* BEGIN *

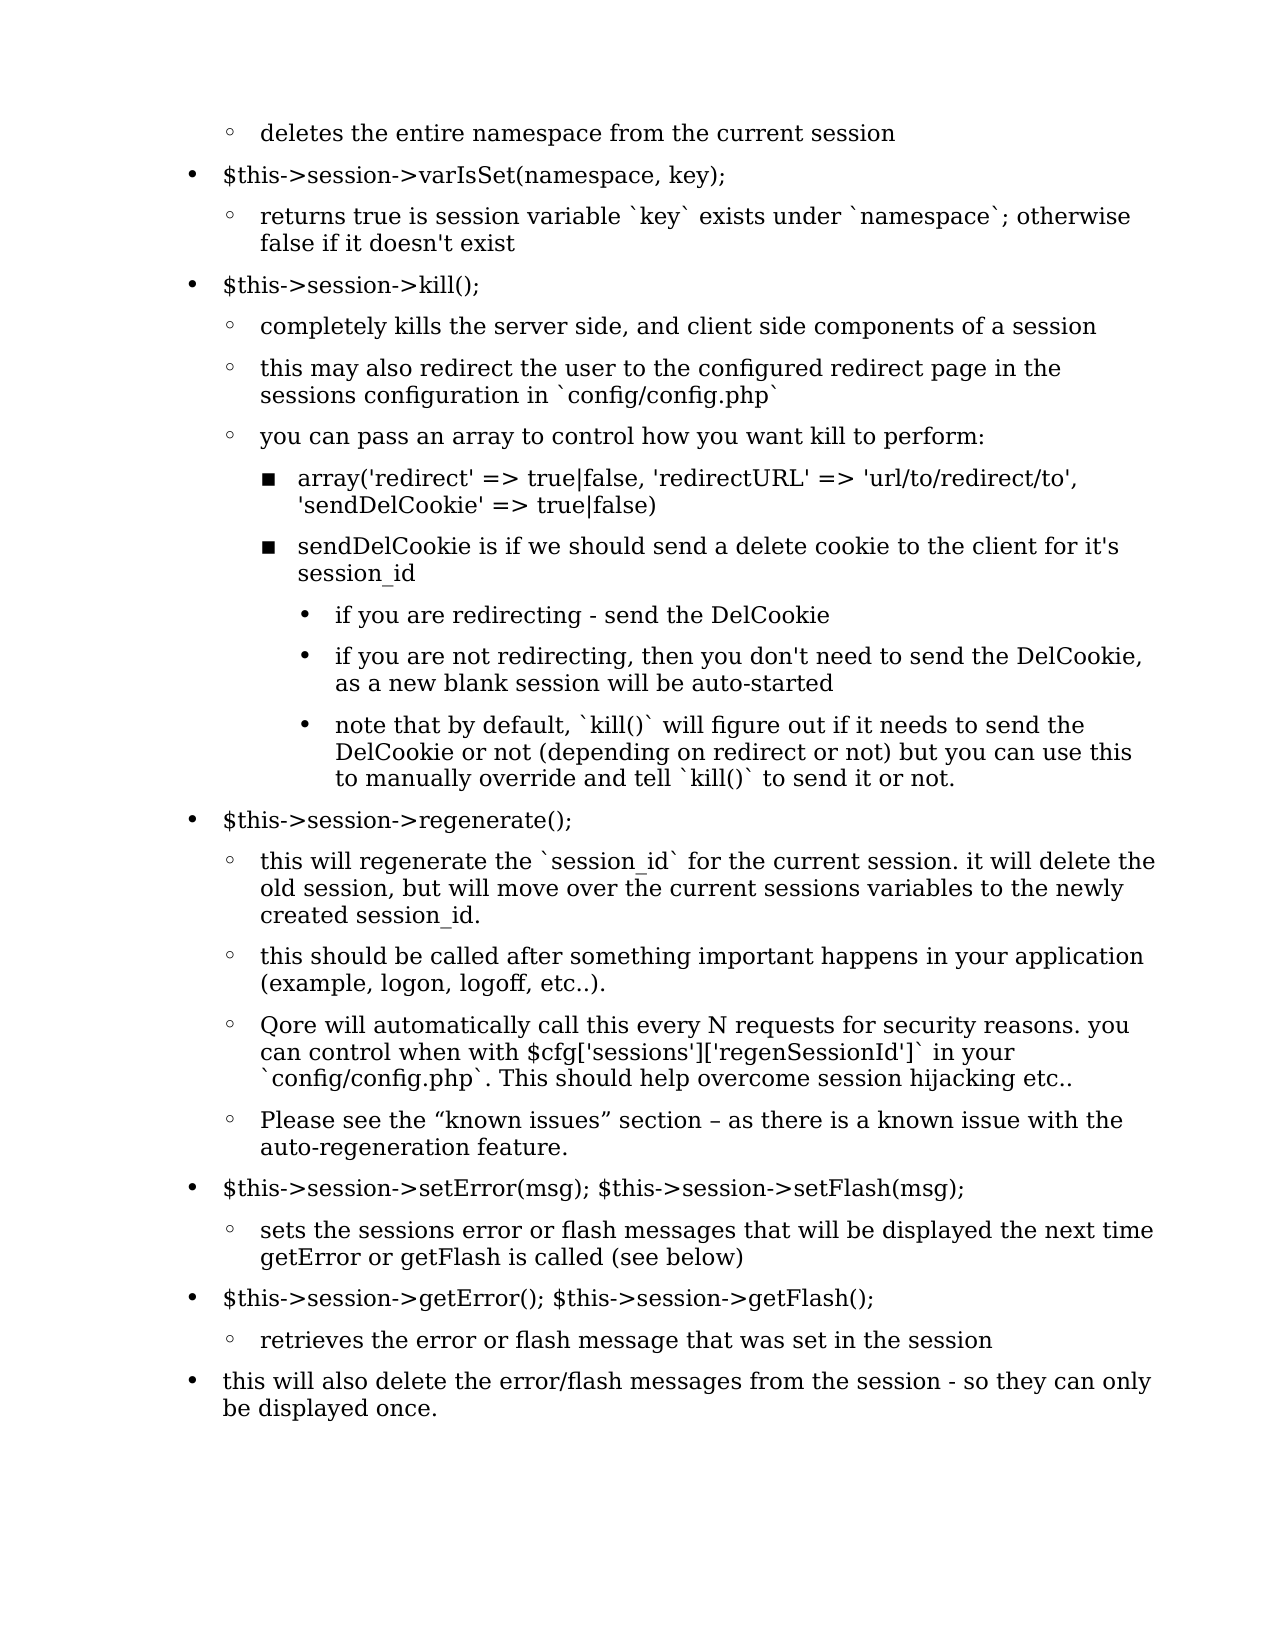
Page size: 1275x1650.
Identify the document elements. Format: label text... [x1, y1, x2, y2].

list this will regenerate the `session_id` for the current session. it will delete the old session, but will move over the current sessions variables to the newly created session_id. [222, 846, 1157, 929]
list this should be called after something important happens in your application (example, logon, logoff, etc..). [222, 941, 1157, 997]
list $this->session->getError(); $this->session->getFlash(); [185, 1283, 1157, 1312]
list completely kills the server side, and client side components of a session [222, 311, 1157, 341]
list this may also redirect the user to the configured redirect page in the sessions configuration in `config/config.php` [222, 353, 1157, 409]
list sendDelCookie is if we should send a delete cookie to the client for it's session_id [260, 531, 1157, 587]
list if you are not redirecting, then you don't need to send the DelCookie, as a new blank session will be auto-started [297, 641, 1157, 697]
list returns true is session variable `key` exists under `namespace`; otherwise false if it doesn't exist [222, 201, 1157, 257]
list sets the sessions error or flash messages that will be displayed the next time getError or getFlash is called (see below) [222, 1215, 1157, 1271]
list Please see the “known issues” section – as there is a known issue with the auto-regeneration feature. [222, 1105, 1157, 1161]
list array('redirect' => true|false, 'redirectURL' => 'url/to/redirect/to', 'sendDelCookie' => true|false) [260, 463, 1157, 519]
list deletes the entire namespace from the current session [222, 118, 1157, 147]
list note that by default, `kill()` will figure out if it needs to send the DelCookie or not (depending on redirect or not) but you can use this to manually override and tell `kill()` to send it or not. [297, 710, 1157, 792]
list $this->session->kill(); [185, 270, 1157, 299]
list $this->session->regenerate(); [185, 805, 1157, 834]
list if you are redirecting - send the DelCookie [297, 600, 1157, 629]
list retrieves the error or flash message that was set in the session [222, 1325, 1157, 1354]
list you can pass an array to control how you want kill to perform: [222, 421, 1157, 451]
list $this->session->varIsSet(namespace, key); [185, 160, 1157, 189]
list $this->session->setError(msg); $this->session->setFlash(msg); [185, 1173, 1157, 1202]
list this will also delete the error/flash messages from the session - so they can only be displayed once. [185, 1366, 1157, 1422]
list Qore will automatically call this every N requests for security reasons. you can control when with $cfg['sessions']['regenSessionId']` in your `config/config.php`. This should help overcome session hijacking etc.. [222, 1010, 1157, 1092]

* END *

Reproduce every line of the records above word for word, and leave the pictures out of your answer.

(Response below):
Page size: 1275x1650.
Identify the document elements. Format: label text... [x1, y1, x2, y2].

list this will regenerate the `session_id` for the current session. it will delete the old session, but will move over the current sessions variables to the newly created session_id. [222, 846, 1157, 929]
list this should be called after something important happens in your application (example, logon, logoff, etc..). [222, 941, 1157, 997]
list $this->session->getError(); $this->session->getFlash(); [185, 1283, 1157, 1312]
list completely kills the server side, and client side components of a session [222, 311, 1157, 341]
list this may also redirect the user to the configured redirect page in the sessions configuration in `config/config.php` [222, 353, 1157, 409]
list sendDelCookie is if we should send a delete cookie to the client for it's session_id [260, 531, 1157, 587]
list if you are not redirecting, then you don't need to send the DelCookie, as a new blank session will be auto-started [297, 641, 1157, 697]
list returns true is session variable `key` exists under `namespace`; otherwise false if it doesn't exist [222, 201, 1157, 257]
list sets the sessions error or flash messages that will be displayed the next time getError or getFlash is called (see below) [222, 1215, 1157, 1271]
list Please see the “known issues” section – as there is a known issue with the auto-regeneration feature. [222, 1105, 1157, 1161]
list array('redirect' => true|false, 'redirectURL' => 'url/to/redirect/to', 'sendDelCookie' => true|false) [260, 463, 1157, 519]
list deletes the entire namespace from the current session [222, 118, 1157, 147]
list note that by default, `kill()` will figure out if it needs to send the DelCookie or not (depending on redirect or not) but you can use this to manually override and tell `kill()` to send it or not. [297, 710, 1157, 792]
list $this->session->kill(); [185, 270, 1157, 299]
list $this->session->regenerate(); [185, 805, 1157, 834]
list if you are redirecting - send the DelCookie [297, 600, 1157, 629]
list retrieves the error or flash message that was set in the session [222, 1325, 1157, 1354]
list you can pass an array to control how you want kill to perform: [222, 421, 1157, 451]
list $this->session->varIsSet(namespace, key); [185, 160, 1157, 189]
list $this->session->setError(msg); $this->session->setFlash(msg); [185, 1173, 1157, 1202]
list this will also delete the error/flash messages from the session - so they can only be displayed once. [185, 1366, 1157, 1422]
list Qore will automatically call this every N requests for security reasons. you can control when with $cfg['sessions']['regenSessionId']` in your `config/config.php`. This should help overcome session hijacking etc.. [222, 1010, 1157, 1092]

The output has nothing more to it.